The proposal has been brought forward by developers First Base, one of the partners in the consortium (led by Lend Lease) recently selected to deliver the Elephant and Castle regeneration programme. It is also backed by regeneration agency English Partnerships which owns the former London Park Hotel.

The development has been designed by Ivan Harbour of Rogers Stirk Harbour (formerly Richard Rogers Partnership).

Predominantly a residential development, the scheme includes 470 flats, more than 40 per cent of which have been designated as 'affordable housing'. Within the 'affordable' component, 85 per cent will be offered on a shared ownership basis. A 'sky garden' on the roof will be accessible to all residents.

Community theatre

At ground level the development includes a new permanent home for Southwark Playhouse, the innovative local fringe theatre. The playhouse was founded in 1993 in Southwark Bridge Road where it remained until September 2006. Just last week it reopened in its current temporary home below London Bridge Station.

First Base will provide the theatre company with a shell on a 125-year lease which it will have to fit out at its own expense. The new theatre will be able to seat 200 people and will have space for daytime educational work as well as evening performances.

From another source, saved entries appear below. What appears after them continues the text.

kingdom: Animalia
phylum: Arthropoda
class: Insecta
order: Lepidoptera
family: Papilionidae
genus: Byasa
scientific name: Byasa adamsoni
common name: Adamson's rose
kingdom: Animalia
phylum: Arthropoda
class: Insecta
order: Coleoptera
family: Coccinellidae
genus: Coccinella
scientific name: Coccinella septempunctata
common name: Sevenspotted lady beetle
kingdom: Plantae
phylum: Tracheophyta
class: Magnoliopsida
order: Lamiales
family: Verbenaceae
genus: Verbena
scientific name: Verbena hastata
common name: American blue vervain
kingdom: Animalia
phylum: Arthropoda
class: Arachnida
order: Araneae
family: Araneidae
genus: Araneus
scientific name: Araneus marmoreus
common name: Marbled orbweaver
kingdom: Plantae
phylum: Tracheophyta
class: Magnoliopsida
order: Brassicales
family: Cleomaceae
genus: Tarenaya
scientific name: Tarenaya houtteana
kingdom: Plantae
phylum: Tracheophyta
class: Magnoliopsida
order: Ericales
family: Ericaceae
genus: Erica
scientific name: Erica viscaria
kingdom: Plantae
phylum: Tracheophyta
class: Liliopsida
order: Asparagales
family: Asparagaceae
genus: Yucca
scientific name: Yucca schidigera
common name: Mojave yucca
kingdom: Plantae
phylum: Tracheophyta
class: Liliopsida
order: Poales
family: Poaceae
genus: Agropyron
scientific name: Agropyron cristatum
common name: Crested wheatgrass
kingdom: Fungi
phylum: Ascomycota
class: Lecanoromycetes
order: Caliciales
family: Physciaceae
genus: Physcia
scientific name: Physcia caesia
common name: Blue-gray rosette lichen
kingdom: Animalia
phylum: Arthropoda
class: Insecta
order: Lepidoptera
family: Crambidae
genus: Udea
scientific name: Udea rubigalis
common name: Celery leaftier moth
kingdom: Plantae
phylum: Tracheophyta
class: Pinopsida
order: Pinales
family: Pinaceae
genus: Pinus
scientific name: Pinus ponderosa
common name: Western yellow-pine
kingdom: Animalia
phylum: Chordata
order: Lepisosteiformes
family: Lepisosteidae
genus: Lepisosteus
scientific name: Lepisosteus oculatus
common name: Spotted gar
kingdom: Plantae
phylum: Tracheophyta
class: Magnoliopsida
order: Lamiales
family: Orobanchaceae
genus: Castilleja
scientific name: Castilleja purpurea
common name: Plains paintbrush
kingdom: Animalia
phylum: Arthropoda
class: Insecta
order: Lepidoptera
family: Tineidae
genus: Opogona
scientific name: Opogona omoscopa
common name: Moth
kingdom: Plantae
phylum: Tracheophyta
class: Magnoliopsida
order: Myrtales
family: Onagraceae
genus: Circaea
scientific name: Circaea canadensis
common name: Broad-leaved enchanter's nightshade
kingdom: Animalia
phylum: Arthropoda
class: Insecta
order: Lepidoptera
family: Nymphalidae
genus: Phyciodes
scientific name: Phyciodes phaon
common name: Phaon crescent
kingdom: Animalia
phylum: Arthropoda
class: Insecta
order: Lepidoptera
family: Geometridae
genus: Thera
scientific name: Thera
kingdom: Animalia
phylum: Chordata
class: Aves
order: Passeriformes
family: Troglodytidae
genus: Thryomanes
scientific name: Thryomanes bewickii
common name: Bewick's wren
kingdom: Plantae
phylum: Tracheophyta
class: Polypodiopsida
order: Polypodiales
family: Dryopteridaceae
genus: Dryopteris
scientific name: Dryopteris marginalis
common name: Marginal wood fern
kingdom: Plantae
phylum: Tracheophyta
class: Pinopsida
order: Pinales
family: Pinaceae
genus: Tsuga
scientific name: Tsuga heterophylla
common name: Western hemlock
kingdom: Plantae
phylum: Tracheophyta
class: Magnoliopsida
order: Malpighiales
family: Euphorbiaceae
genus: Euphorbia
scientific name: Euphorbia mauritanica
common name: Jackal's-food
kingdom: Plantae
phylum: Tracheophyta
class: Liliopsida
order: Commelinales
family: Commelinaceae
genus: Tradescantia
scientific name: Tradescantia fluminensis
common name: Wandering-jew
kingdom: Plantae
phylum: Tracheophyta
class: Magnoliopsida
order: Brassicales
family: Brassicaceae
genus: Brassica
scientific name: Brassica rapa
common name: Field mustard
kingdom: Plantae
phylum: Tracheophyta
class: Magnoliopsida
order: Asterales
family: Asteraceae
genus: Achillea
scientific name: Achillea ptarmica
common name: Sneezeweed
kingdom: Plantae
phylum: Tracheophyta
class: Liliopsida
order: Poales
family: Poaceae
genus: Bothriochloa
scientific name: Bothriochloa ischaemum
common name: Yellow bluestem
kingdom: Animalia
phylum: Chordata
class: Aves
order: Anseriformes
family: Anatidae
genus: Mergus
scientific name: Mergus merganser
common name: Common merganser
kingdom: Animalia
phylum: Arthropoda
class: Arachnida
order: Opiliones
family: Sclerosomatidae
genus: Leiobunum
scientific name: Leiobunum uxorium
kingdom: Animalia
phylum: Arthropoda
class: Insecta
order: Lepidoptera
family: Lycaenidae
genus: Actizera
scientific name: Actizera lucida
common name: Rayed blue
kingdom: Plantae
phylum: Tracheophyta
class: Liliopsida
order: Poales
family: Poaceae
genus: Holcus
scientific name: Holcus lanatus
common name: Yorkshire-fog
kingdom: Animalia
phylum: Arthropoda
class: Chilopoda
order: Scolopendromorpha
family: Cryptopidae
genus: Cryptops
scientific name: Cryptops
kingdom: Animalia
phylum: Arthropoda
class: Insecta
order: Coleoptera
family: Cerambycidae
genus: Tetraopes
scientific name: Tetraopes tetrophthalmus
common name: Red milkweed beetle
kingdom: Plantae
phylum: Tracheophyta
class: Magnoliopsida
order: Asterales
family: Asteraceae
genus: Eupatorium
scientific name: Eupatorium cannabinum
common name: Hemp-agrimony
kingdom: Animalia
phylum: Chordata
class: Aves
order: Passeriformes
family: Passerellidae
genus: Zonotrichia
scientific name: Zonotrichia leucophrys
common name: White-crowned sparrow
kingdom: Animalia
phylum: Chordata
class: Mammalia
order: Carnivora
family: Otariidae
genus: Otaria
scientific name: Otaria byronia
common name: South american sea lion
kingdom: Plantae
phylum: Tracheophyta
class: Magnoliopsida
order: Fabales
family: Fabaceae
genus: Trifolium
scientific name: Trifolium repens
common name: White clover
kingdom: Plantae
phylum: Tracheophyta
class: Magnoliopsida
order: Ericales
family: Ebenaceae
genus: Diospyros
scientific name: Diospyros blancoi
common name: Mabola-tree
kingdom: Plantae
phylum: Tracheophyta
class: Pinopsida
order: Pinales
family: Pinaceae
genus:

The committee heard from Southwark Playhouse co-founder Tom Wilson and chief executive Chris Smyrnios who told councillors that the proposed new theatre – located so close to the Elephant and Castle transport interchange – will enable the company to better serve the entire borough of Southwark.

"Exceptional scheme"

"We believe that we have arrived at an exceptional scheme that will significantly contribute to the overall regeneration of the Elephant and Castle," First Base director Richard Powell told the planning committee on Tuesday night. He added that the tower "will shape and enhance the tall building cluster at the Elephant & Castle".

Chris Horn, the council's director of the Elephant & Castle regeneration programme, told the planning committee that [along with Multiplex's Strata tower at the top of Walworth Road] the scheme represents one of the two tall towers which will characterise the regenerated Elephant & Castle.

Horn also spoke about the "fluidity of public movement" that will be created in the area between the First Base development and Strata when the subways at the southern roundabout are finally removed and ground-level pedestrian crossings introduced in Newington Butts and Walworth Road.

The scheme was backed by architecture watchdog CABE when its design review panel considered the proposals and visited the site.

The site is very close to the borough boundary and Lambeth Council has criticised the "gigantic" scheme which it says will dominate a major swathe of North Lambeth including the historic townscape of Kennington.

The Royal Parks Agency also objected to the scheme which it says will have a detrimental effect on the view from the top of Primrose Hill and from the Serpentine Bridge in Hyde Park.

The meeting heard from objector Rosemary de Hussey who was concerned about the tower's impact on daylight and sunlight levels in properties to the north of the proposed tower. He criticisms were rejected by the developer. Richard Powell of First Base told the committee that a "single slender tower" – rather than two shorter towers suggested in the Elephant development framework – had been chosen with the aim of minimising the shadowing effect.

Once final consent is granted – the Mayor of London could theoretically direct refusal – the developers say that they will start demolition of the disused hotel immediately, a process that will take until the end of this year. A two-and-a-half year construction period is expected, with completion due in spring/summer 2010.

"This is the beginning of a fantastic time for the area, as more and more innovative developments start to come through," says Cllr Richard Thomas, Southwark's executive member for regeneration.

"In the coming years, Elephant and Castle will become a deserved jewel in central London's crown, but even at this early stage, local people are already seeing for themselves how their neighbourhood is improving. And securing a new home for the Southwark Playhouse is very important, because regeneration is as much about community resources as it is about buildings."